● **Provided records**:
==============================
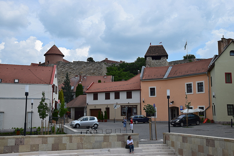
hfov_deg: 43.6
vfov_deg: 29.9
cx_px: 117
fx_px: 293
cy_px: 78
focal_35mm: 45
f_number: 11
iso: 360
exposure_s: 1/500
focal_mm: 30
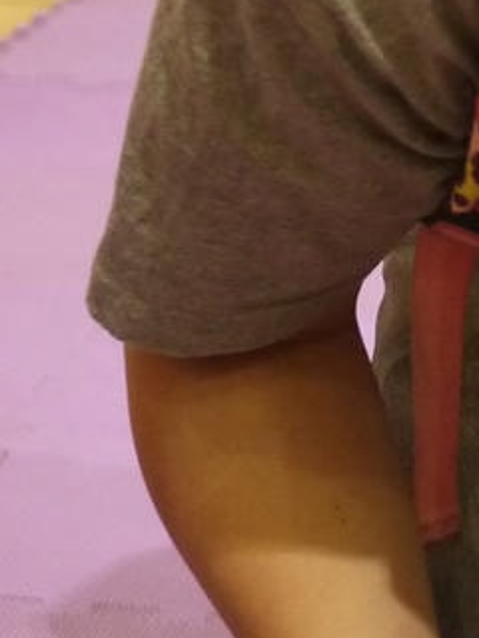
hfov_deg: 7.0
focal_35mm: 200
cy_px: 582
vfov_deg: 9.8
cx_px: 1150
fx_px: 3690
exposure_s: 1/100
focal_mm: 20
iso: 800
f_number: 1.7
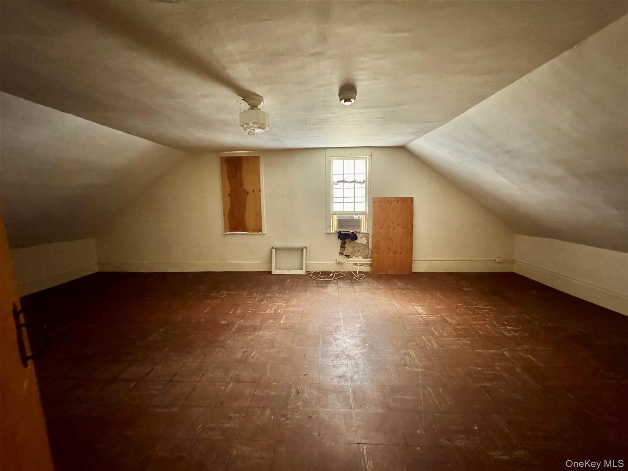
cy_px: 236
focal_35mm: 14
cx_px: 314
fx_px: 254
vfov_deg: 85.7
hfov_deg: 102.1
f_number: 2.2
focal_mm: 2.22
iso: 1250
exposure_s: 1/48
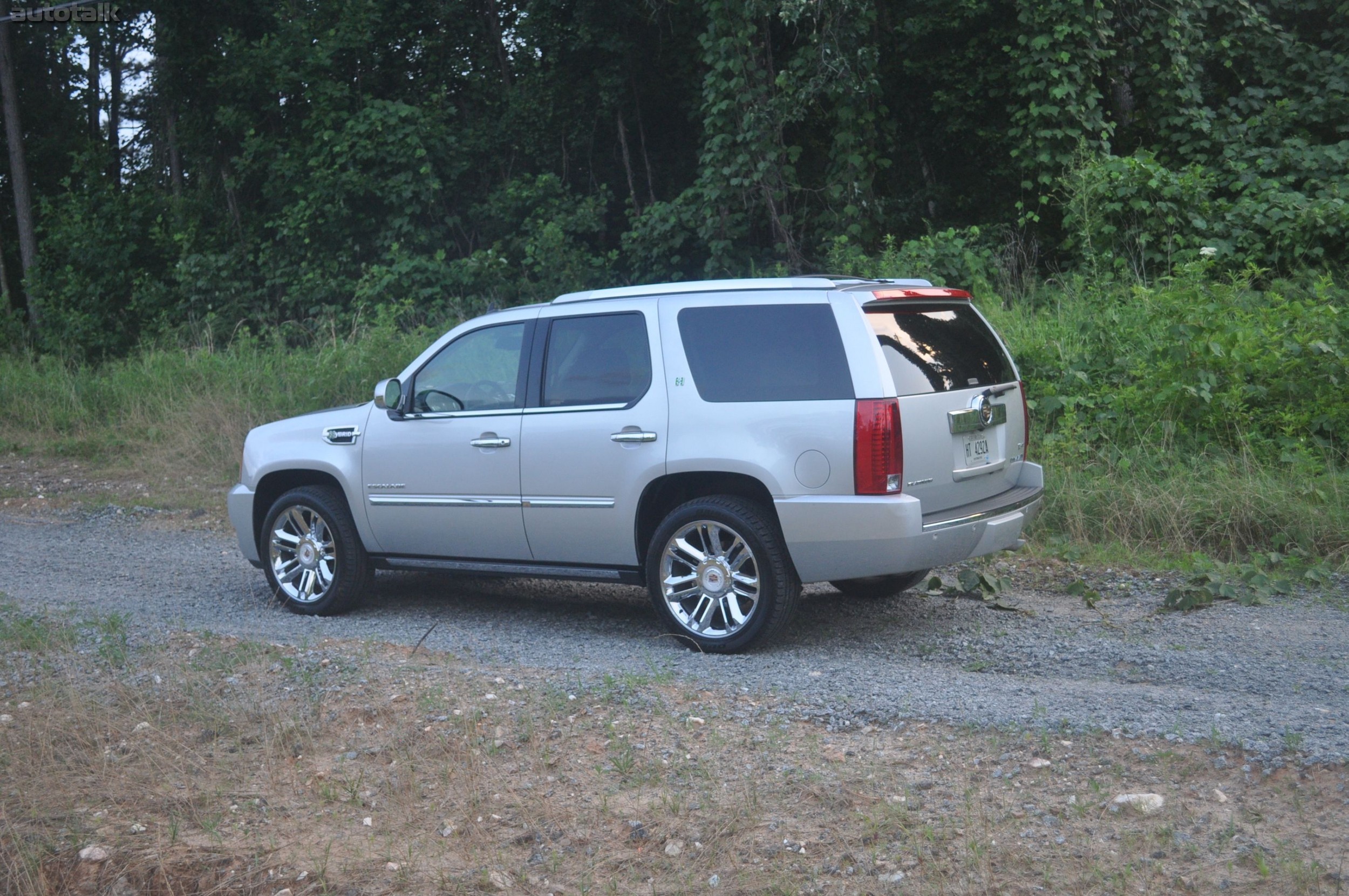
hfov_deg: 49.6
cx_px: 674
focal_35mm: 39
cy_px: 448
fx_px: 1460
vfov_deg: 34.1
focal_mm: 26
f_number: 4.2
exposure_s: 1/60
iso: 720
==============================
● **Exercise description**:
Write out, word for word, the lines running from the one containing "f_number: 2.2" to the end of the data above; the pictures are to be left out.

● **Exercise solution**:
f_number: 2.2
focal_mm: 2.22
iso: 1250
exposure_s: 1/48
hfov_deg: 49.6
cx_px: 674
focal_35mm: 39
cy_px: 448
fx_px: 1460
vfov_deg: 34.1
focal_mm: 26
f_number: 4.2
exposure_s: 1/60
iso: 720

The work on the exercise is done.